Stolen Military Ordnance Mysteriously Appears
Atlanta, Georgia A homeowner saw some debris behind one of his bushes in his back lawn. Upon investigation, the man found a green, metal box inside a pink pillowcase. When he pulled out the metal box for a closer look, he noticed the words stenciled on the box - "cartridges for weapons."
The man notified the police who responded and identified the rounds as linked 40mm rounds for a MK 19 grenade launcher. Police notified the local bomb squad as they evacuated several nearby homes in the area. The bomb squad notified the military and a team from Dobbins Air Reserve Base responded and took possession of the grenades for disposal. Apparently, no evidence was collected from the box such as fingerprints.
Using the lot numbers from the munitions, investigators determined that the armor-piercing (AP) grenades were last accounted for on an ammunition train that left Marine Corps Support Facility in Jacksonville, FL on route to Letterkenny Army Depot, Pennsylvania. The train, operated by CSX, contained 18 connex boxes of munitions each with an orange sign warning "Explosives" on its side.
The 17-day train trip included a route that passed through Atlanta twice. It wasn't until the shipment sat at Letterkenny for 3 days that workers there noticed the missing munitions. Reportedly, armed guards who accompanied the shipment reported nothing. When the train reached Letterkenny, it sat in an unsecured staging area outside the installation with no surveillance. Workers who initially checked in the train failed to verify whether anti-theft seals on each container were intact. An inspector didn't check the seals the next day either, later telling investigators that it was because he couldn't see them. Yet another day passed before workers noticed the broken seals.
The first worker who saw the busted wooden framing used to hold pallets together thought it broke in transit. He then noticed a metal strap that holds each canister snugly to the wood was also cut with one box missing. Workers unpacked the entire container to see whether anything else was stolen, disposing of debris. For investigators, that meant the crime scene near loading dock X-11-G was contaminated beyond repair.

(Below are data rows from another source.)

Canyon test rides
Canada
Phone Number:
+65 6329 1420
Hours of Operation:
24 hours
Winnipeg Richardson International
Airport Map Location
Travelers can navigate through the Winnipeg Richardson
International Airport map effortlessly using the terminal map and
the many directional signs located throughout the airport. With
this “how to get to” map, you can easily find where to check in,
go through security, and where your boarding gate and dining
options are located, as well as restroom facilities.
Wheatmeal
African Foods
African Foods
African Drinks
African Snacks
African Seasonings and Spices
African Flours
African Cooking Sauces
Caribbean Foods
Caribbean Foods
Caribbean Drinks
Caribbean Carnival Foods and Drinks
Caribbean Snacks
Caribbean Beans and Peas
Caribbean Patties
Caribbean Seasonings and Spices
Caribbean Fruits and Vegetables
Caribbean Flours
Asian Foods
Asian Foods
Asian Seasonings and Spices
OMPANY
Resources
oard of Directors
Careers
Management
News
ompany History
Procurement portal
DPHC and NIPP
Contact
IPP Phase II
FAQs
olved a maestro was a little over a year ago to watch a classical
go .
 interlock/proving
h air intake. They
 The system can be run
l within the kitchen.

Military investigators would conclude that no one checked the seals in the weeks after the train departed Blount Island. The Pentagon's inspector general wrote that the disappearing grenades "further emphasized the lack of proper security for rail shipments" of military arms, explosives and ammunition. CSX said in a statement that required security protocols were followed during the shipment and that "no seal exceptions were identified while the container was in our possession."
Although the metal box was accounted for, investigators are still looking into the matter as the canister initially contained 32 40mm linked projectiles but only 30 were in the box, leaving two rounds unaccounted for.